Records contained in a dataset:
====
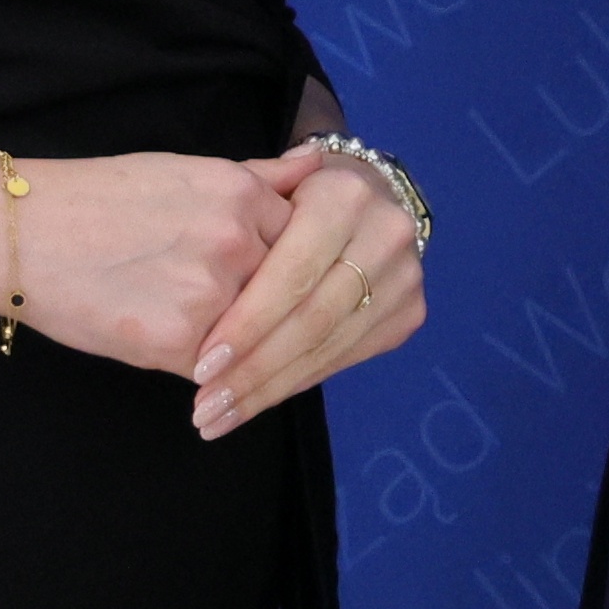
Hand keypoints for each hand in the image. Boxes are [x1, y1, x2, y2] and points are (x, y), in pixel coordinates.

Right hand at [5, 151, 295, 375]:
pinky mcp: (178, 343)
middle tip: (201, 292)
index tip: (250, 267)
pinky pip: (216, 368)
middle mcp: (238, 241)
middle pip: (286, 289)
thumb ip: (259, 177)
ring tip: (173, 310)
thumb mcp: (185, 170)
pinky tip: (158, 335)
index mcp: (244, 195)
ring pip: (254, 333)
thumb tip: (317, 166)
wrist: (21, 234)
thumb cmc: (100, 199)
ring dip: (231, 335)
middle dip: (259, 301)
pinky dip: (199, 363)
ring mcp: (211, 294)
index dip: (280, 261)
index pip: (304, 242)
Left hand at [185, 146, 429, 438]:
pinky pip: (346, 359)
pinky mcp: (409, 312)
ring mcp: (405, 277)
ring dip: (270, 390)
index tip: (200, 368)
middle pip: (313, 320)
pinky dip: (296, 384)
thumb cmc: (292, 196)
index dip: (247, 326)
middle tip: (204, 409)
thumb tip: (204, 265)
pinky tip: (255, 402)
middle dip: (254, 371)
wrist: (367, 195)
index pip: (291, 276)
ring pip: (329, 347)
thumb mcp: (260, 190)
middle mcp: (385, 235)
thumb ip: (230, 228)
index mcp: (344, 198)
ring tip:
====
### Exercise requirements
With the line that contains "middle tip: (201, 292)" as your start, reproduce the data above exactly through its last line, and nothing before that start.

### Answer space
middle tip: (201, 292)
index tip: (250, 267)
pinky pip: (216, 368)
middle mcp: (238, 241)
middle pip: (286, 289)
thumb ip: (259, 177)
ring tip: (173, 310)
thumb mcp: (185, 170)
pinky tip: (158, 335)
index mcp: (244, 195)
ring pip: (254, 333)
thumb tip: (317, 166)
wrist: (21, 234)
thumb cmc: (100, 199)
ring dip: (231, 335)
middle dip: (259, 301)
pinky dip: (199, 363)
ring mcp: (211, 294)
index dip: (280, 261)
index pip: (304, 242)
Left hand at [185, 146, 429, 438]:
pinky pip: (346, 359)
pinky mcp: (409, 312)
ring mcp: (405, 277)
ring dip: (270, 390)
index tip: (200, 368)
middle pip: (313, 320)
pinky dip: (296, 384)
thumb cmc: (292, 196)
index dip: (247, 326)
middle tip: (204, 409)
thumb tip: (204, 265)
pinky tip: (255, 402)
middle dip: (254, 371)
wrist: (367, 195)
index pip: (291, 276)
ring pip: (329, 347)
thumb mcp: (260, 190)
middle mcp: (385, 235)
thumb ip: (230, 228)
index mcp: (344, 198)
ring tip:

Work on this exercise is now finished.